Trevor Courtney has swapped his drumsticks for gumboots. The former career musician grows hops, heritage apples, saffron and has two flocks of wiltshire sheep on a lifestyle block in North Canterbury.

The sheep are low-maintenance.

"In the spring they start to shed their fleece, so there's no shearing,...you can leave their tails on, we only meet up with them a couple of times a year," he says.

Trevor collects the wool before it blows away and uses it for tree and hop planting.

"I put it in the bottom of the hole. One, it'll collect moisture and secondly, it'll provide minerals as it rots down."
Trevor has always liked his beer so, when

he bought the eight hectare West Eyreton property with his wife Lyndsay, he decided to establish a hop garden.
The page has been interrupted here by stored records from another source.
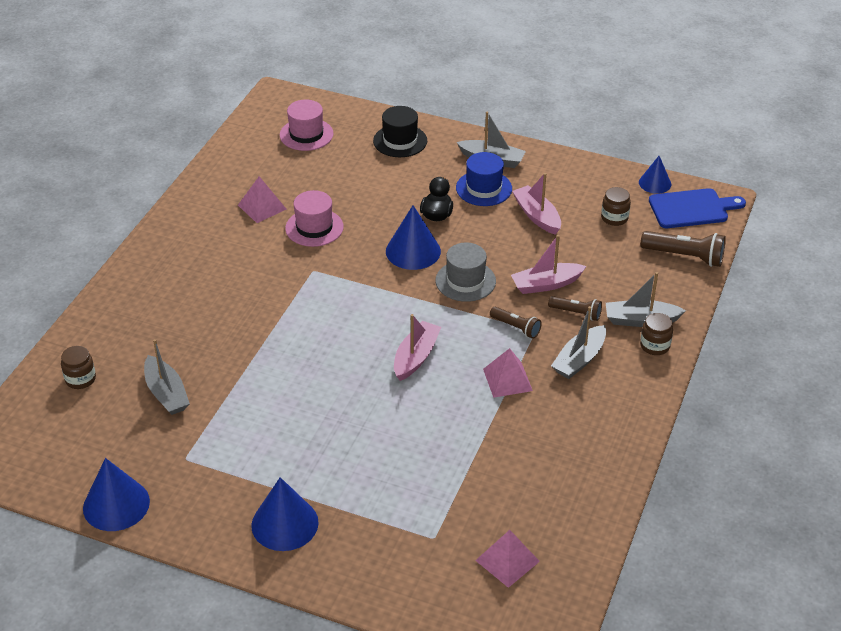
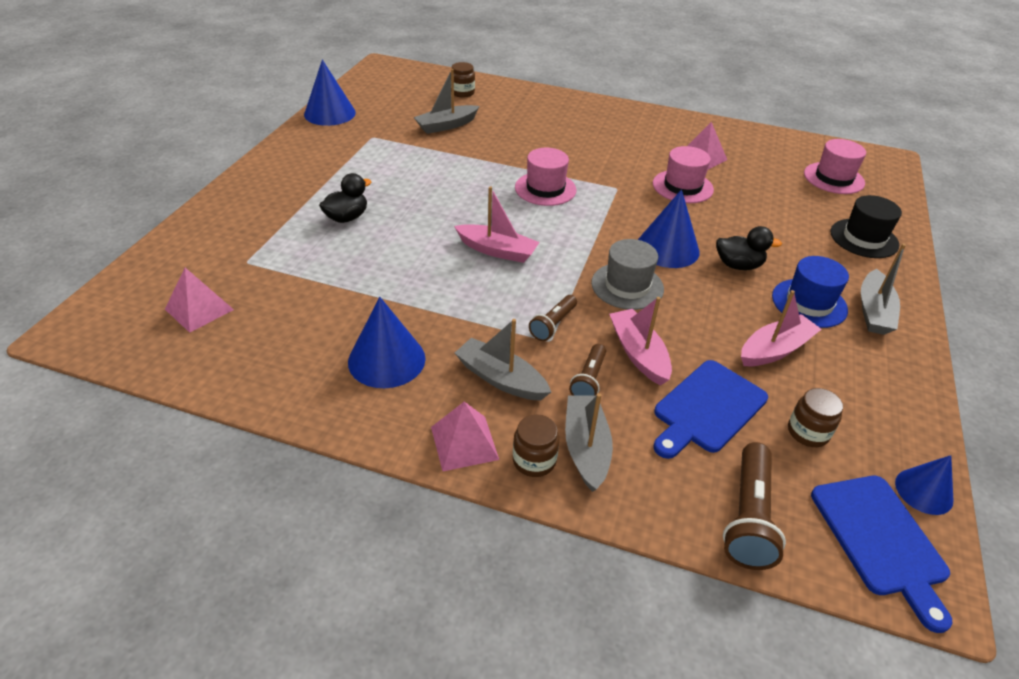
camera: 85 degrees right, 0 degrees up
blue cone [251,477,319,551] -> blue cone moved to [348,297,425,388]
pink pyramid [483,348,533,398] -> pink pyramid moved to [431,402,499,471]
none -> black duck [319,173,371,223]
none -> pink hat [515,148,577,206]
none -> blue cutting board [654,360,768,459]

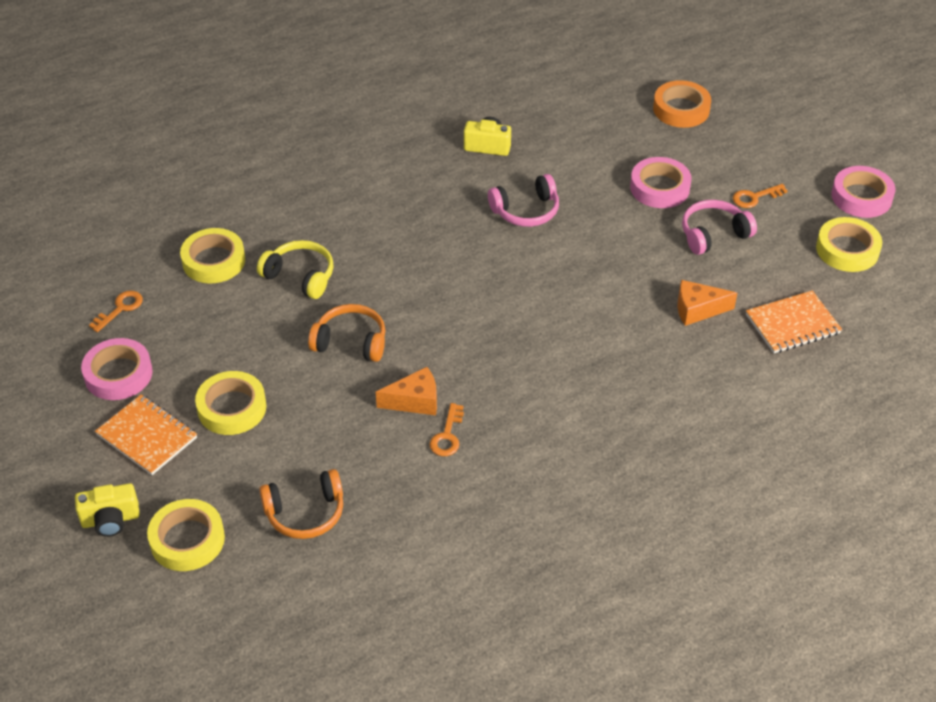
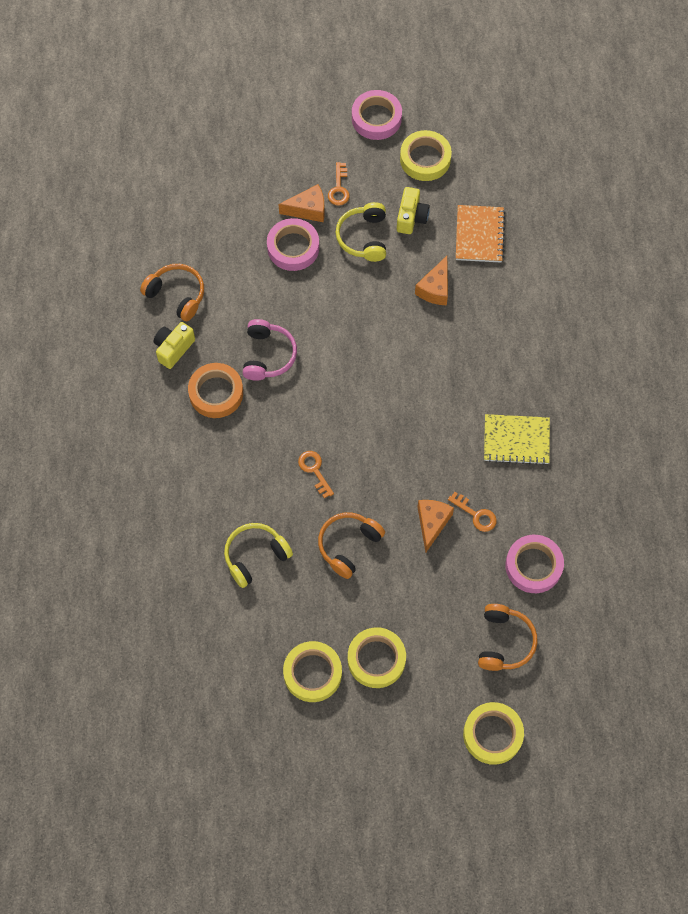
camera: 65 degrees left, 20 degrees up
yellow camera [75,483,140,537] -> yellow camera moved to [397,187,430,234]
pink tape [81,338,153,400] -> pink tape moved to [505,535,564,593]
orange key [89,291,143,332] -> orange key moved to [298,451,334,498]
orange notebook [95,394,197,475] -> none
yellow tape [180,228,245,283] -> yellow tape moved to [283,641,342,702]
orange tape [653,80,711,128] -> orange tape moved to [188,363,243,418]
pink headphones [682,200,757,255] -> yellow headphones [336,202,386,262]
none -> orange headphones [140,264,204,321]
none -> orange cheese [279,184,325,222]
none -> yellow notebook [484,414,550,465]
However restrictions meant he couldn't access some popular commercial varieties.

"The choice we had was to find them in the wild...or there was no alternative actually!"
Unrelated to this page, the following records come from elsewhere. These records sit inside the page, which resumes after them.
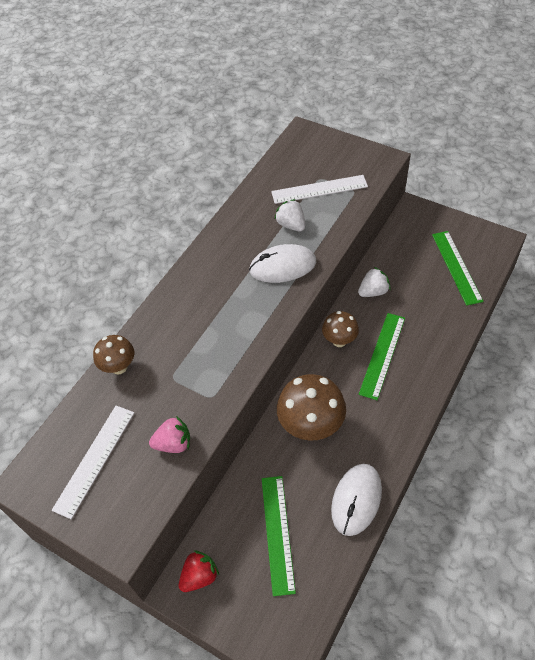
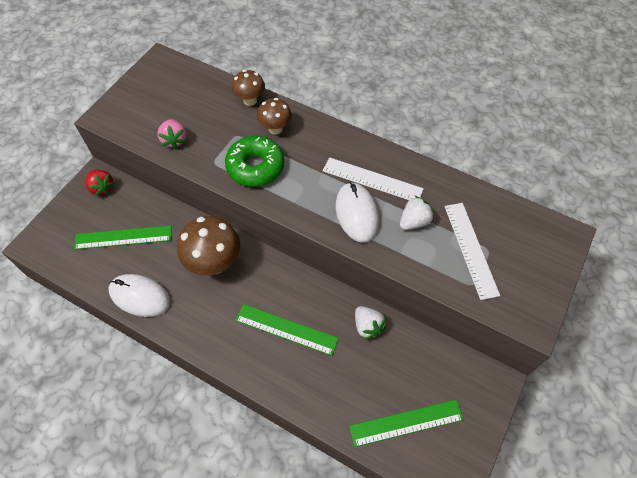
camera: 85 degrees right, 5 degrees up
white ruler [52,405,134,519] -> white ruler moved to [323,157,424,200]
brown mushroom [322,311,359,347] -> brown mushroom moved to [257,98,292,134]
none -> green donut [225,136,284,187]

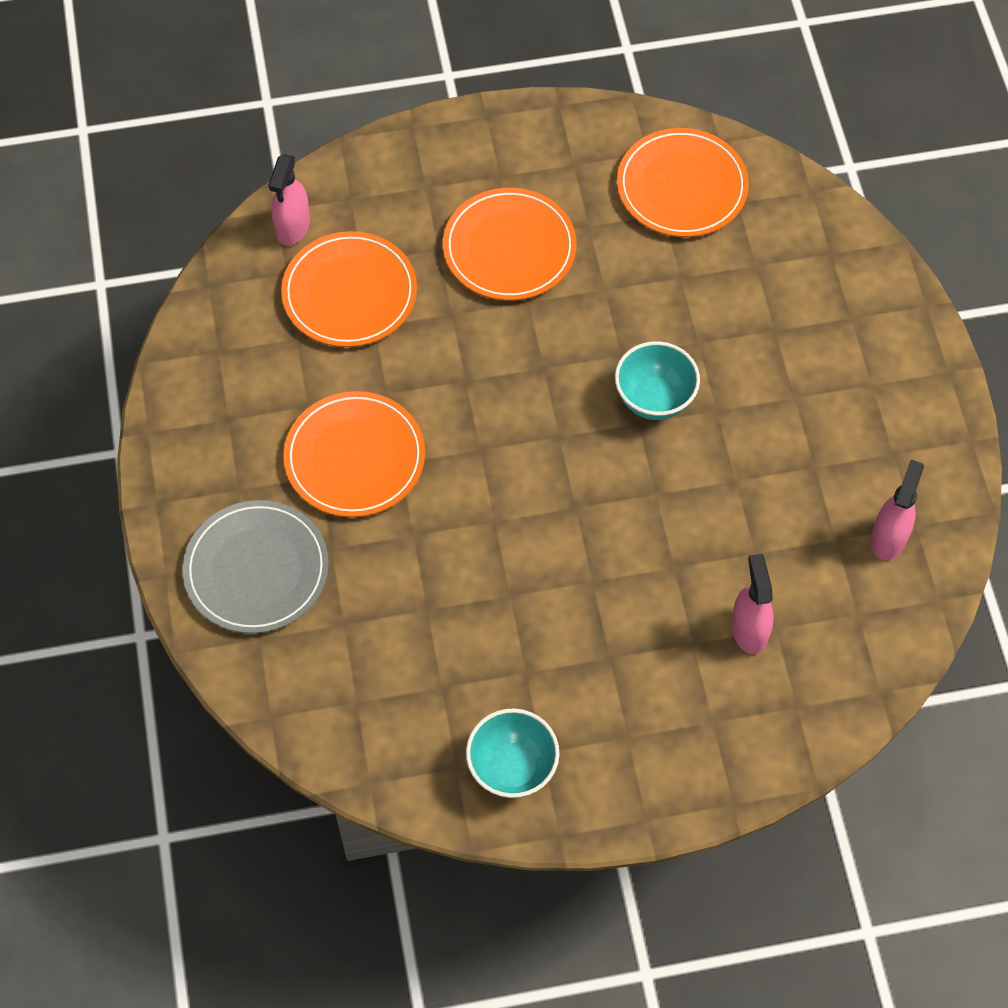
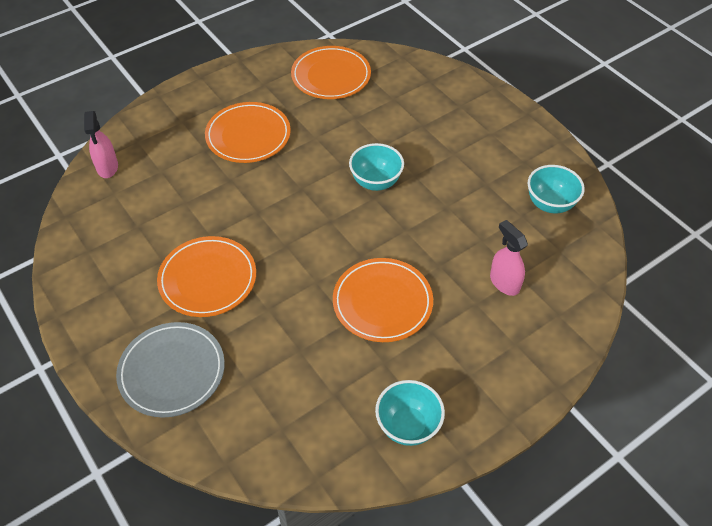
camera: 25 degrees left, 10 degrees down
orange plate [281,231,417,347] -> orange plate moved to [333,258,433,342]
pink spray bottle [871,460,924,560] -> turquoise bowl [528,165,585,213]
So for a couple of years Trevor and Lyndsay went on hop-finding missions around the South Island.

"We found a hop growing up a lamppost in Motueka called Coalgate, a Fuggle hop growing outside a pub in South Canterbury and a Kortegast hop on the side of the Hokitika River," he says with a grin.

Now Trevor propagates more than a dozen non-commercial varieties and sells them as one-year-old plants to home brewers and small breweries. This year he's expecting to sell 2000 plants.

Prior to becoming a hop grower Trevor had a successful international music career spanning 40 years.

He was in Christchurch R&B outfit 'The Chants' which in the 1960's was considered to be one of the best garage rhythm and blues bands in New Zealand.